O professor acrescenta que mesmo sem resultados práticos após ações políticas, como eventual retirada de vistos de entrada nos EUA para ministros do STF, a oposição pode encontrar soluções de bastidores. Uma delas pode ser contar com o apoio americano no campo da inteligência, para trazer a público eventuais decisões e ações do governo brasileiro que podem gerar insatisfação geral da população contra figuras do governo Lula e do Supremo que tornem suas posições insustentáveis politicamente.
Governo e STF reagem a mudanças nas redes sociais influenciadas por Trump
Os dias que antecedem a posse de Trump aceleraram profundas mudanças políticas em curso no mundo. Nesse período já se efetivaram reversões nas políticas de controle de conteúdo em plataformas digitais, a emergência e a queda de líderes nacionais e o surgimento de novos tensões na geopolítica.
O anúncio feito pela Meta – dona de Facebook, Instagram, Threads e WhatsApp – de que encerrará serviços de checagem de fatos nas suas redes dos Estados Unidos produziu rápida e ostensiva reação do governo Lula e de ministros do STF, que cobram esclarecimentos sobre novos rumos da empresa.
O ministro Jorge Messias, da Advocacia-Geral da União (AGU), notificou extrajudicialmente a Meta para explicar as mudanças na política de moderação das redes sociais Facebook, Instagram e Threads. A big tech enviou as informações à AGU, e o órgão brasileiro afirmou que as mudanças “causam grave preocupação”.

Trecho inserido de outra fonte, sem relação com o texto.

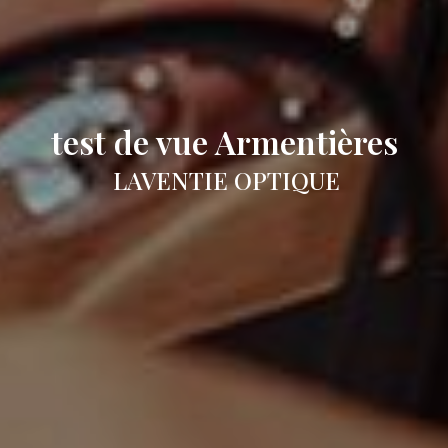
test de vue Armentières
LAVENTIE OPTIQUE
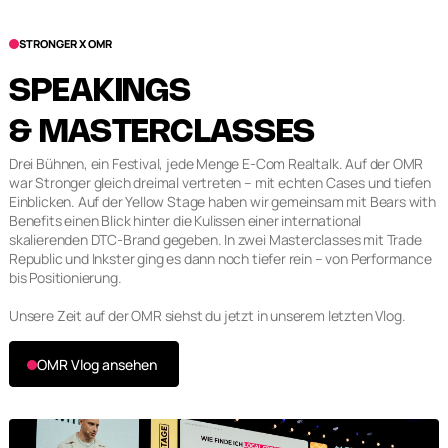
STRONGER X OMR
SPEAKINGS
& MASTERCLASSES
Drei Bühnen, ein Festival, jede Menge E-Com Realtalk. Auf der OMR
war Stronger gleich dreimal vertreten – mit echten Cases und tiefen
Einblicken. Auf der Yellow Stage haben wir gemeinsam mit Bears with
Benefits einen Blick hinter die Kulissen einer international
skalierenden DTC-Brand gegeben. In zwei Masterclasses mit Trade
Republic und Inkster ging es dann noch tiefer rein – von Performance
bis Positionierung.
Unsere Zeit auf der OMR siehst du jetzt in unserem letzten Vlog.
OMR Vlog ansehen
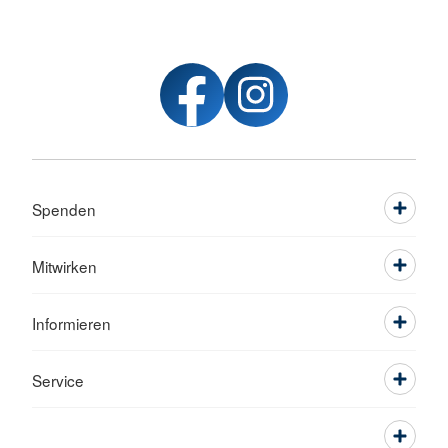
Spenden
Mitwirken
Informieren
Service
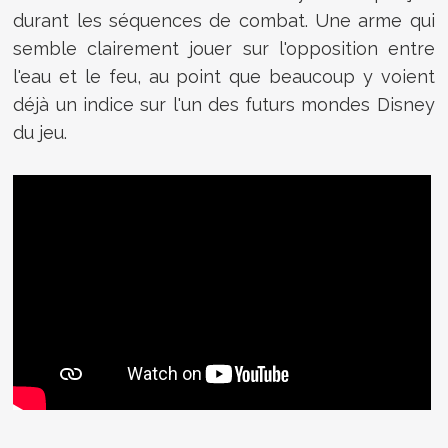
durant les séquences de combat. Une arme qui
semble clairement jouer sur l'opposition entre
l'eau et le feu, au point que beaucoup y voient
déjà un indice sur l'un des futurs mondes Disney
du jeu.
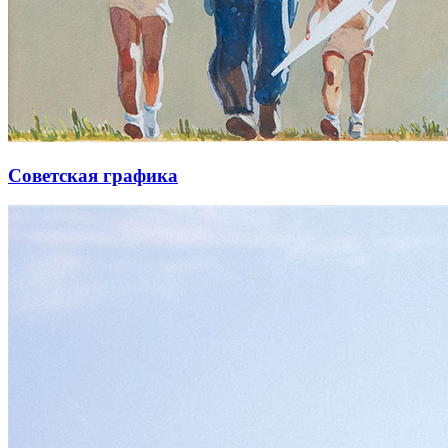
Советская графика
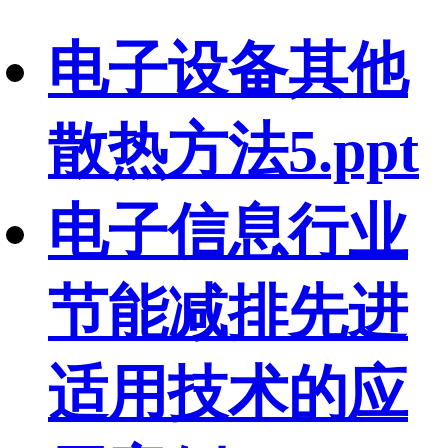
电子设备其他
散热方法5.ppt
电子信息行业
节能减排先进
适用技术的应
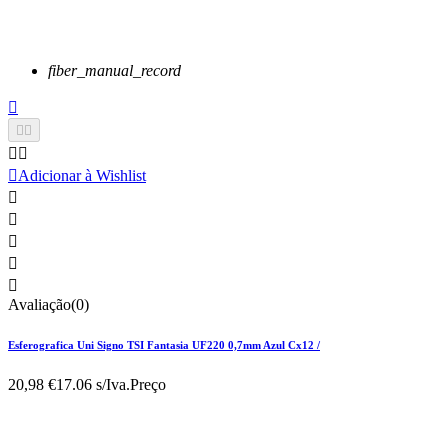
fiber_manual_record






Adicionar à Wishlist





Avaliação(0)
Esferografica Uni Signo TSI Fantasia UF220 0,7mm Azul Cx12 /
20,98 €
17.06 s/Iva.
Preço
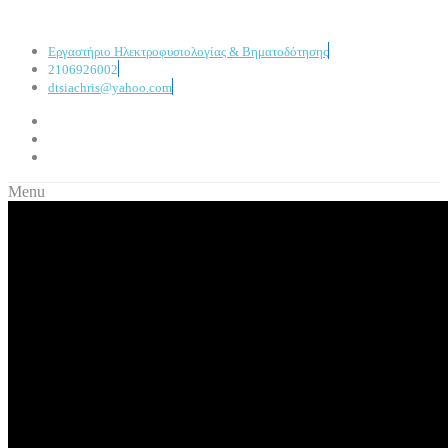
Εργαστήριο Ηλεκτροφυσιολογίας & Βηματοδότησης
2106926002
dtsiachris@yahoo.com
Menu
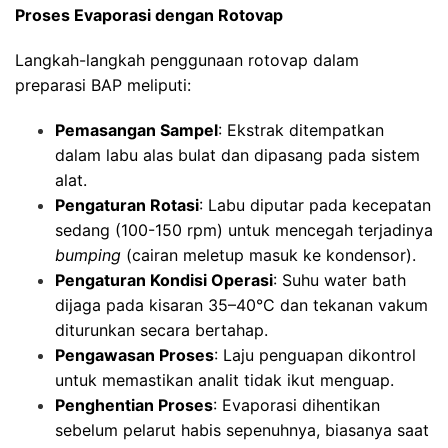
Proses Evaporasi dengan Rotovap
Langkah-langkah penggunaan rotovap dalam
preparasi BAP meliputi:
Pemasangan Sampel
: Ekstrak ditempatkan
dalam labu alas bulat dan dipasang pada sistem
alat.
Pengaturan Rotasi
: Labu diputar pada kecepatan
sedang (100-150 rpm) untuk mencegah terjadinya
bumping
(cairan meletup masuk ke kondensor).
Pengaturan Kondisi Operasi
: Suhu water bath
dijaga pada kisaran 35–40°C dan tekanan vakum
diturunkan secara bertahap.
Pengawasan Proses
: Laju penguapan dikontrol
untuk memastikan analit tidak ikut menguap.
Penghentian Proses
: Evaporasi dihentikan
sebelum pelarut habis sepenuhnya, biasanya saat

“Alguns aspectos constantes no documento da Meta causam grave preocupação na AGU e em órgãos do governo federal. Especialmente a confirmação da alteração e adoção, no Brasil, da Política de Conduta de Ódio que, à toda evidência, pode representar terreno fértil para violação da legislação e de preceitos constitucionais que protegem direitos fundamentais dos cidadãos brasileiros”, disse a AGU em nota.

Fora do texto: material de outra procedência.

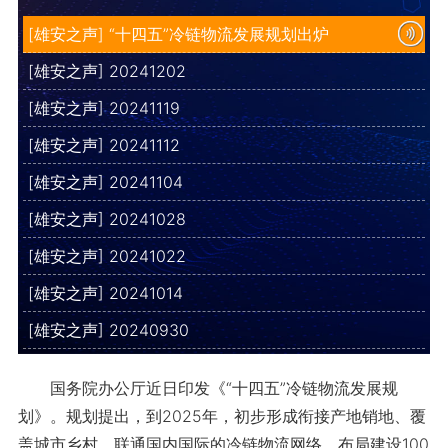
[雄安之声] “十四五”冷链物流发展规划出炉
[雄安之声] 20241202
[雄安之声] 20241119
[雄安之声] 20241112
[雄安之声] 20241104
[雄安之声] 20241028
[雄安之声] 20241022
[雄安之声] 20241014
[雄安之声] 20240930
国务院办公厅近日印发《“十四五”冷链物流发展规
划》。规划提出，到2025年，初步形成衔接产地销地、覆
盖城市乡村、联通国内国际的冷链物流网络，布局建设100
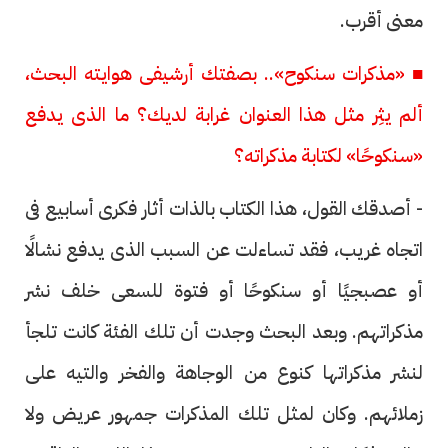
معنى أقرب.
■ «مذكرات سنكوح».. بصفتك أرشيفى هوايته البحث،
ألم يثِر مثل هذا العنوان غرابة لديك؟ ما الذى يدفع
«سنكوحًا» لكتابة مذكراته؟
- أصدقك القول، هذا الكتاب بالذات أثار فكرى أسابيع فى
اتجاه غريب، فقد تساءلت عن السبب الذى يدفع نشالًا
أو عصبجيًا أو سنكوحًا أو فتوة للسعى خلف نشر
مذكراتهم. وبعد البحث وجدت أن تلك الفئة كانت تلجأ
لنشر مذكراتها كنوع من الوجاهة والفخر والتيه على
زملائهم. وكان لمثل تلك المذكرات جمهور عريض ولا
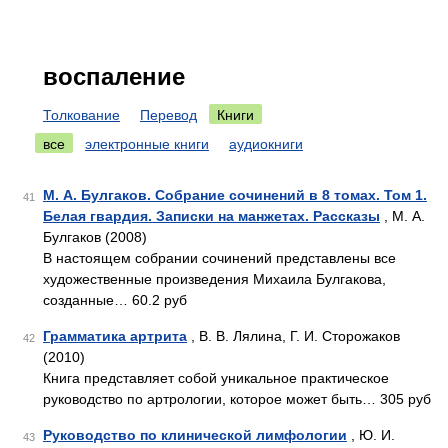
воспаление
Толкование
Перевод
Книги
все
электронные книги
аудиокниги
М. А. Булгаков. Собрание сочинений в 8 томах. Том 1.
41
Белая гвардия. Записки на манжетах. Рассказы
, М. А.
Булгаков (2008)
В настоящем собрании сочинений представлены все
художественные произведения Михаила Булгакова,
созданные… 60.2 руб
Грамматика артрита
, В. В. Лялина, Г. И. Сторожаков
42
(2010)
Книга представляет собой уникальное практическое
руководство по артрологии, которое может быть… 305 руб
Руководство по клинической лимфологии
, Ю. И.
43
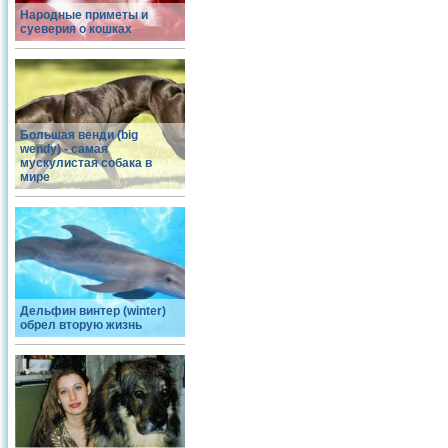
Народные приметы и
суеверия о кошках
Большая венди (big
wendy) - самая
мускулистая собака в
мире
Дельфин винтер (winter)
обрел вторую жизнь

Matéria da Gazeta do Povo mostrou que a Advocacia-Geral da União não tem competência para adotar medidas judiciais contra a Meta. De acordo com os juristas ouvidos pela reportagem, a big tech não era sequer obrigada a responder aos questionamentos feitos pelo órgão, mas enviou seu posicionamento na segunda-feira (13). Não está claro, porém, se a Meta vai manter ou não as parcerias com o Tribunal Superior Eleitoral. O órgão pressionou a Meta a firmar acordos para diminuir o impacto de manifestações contrárias do Judiciário em suas redes sociais.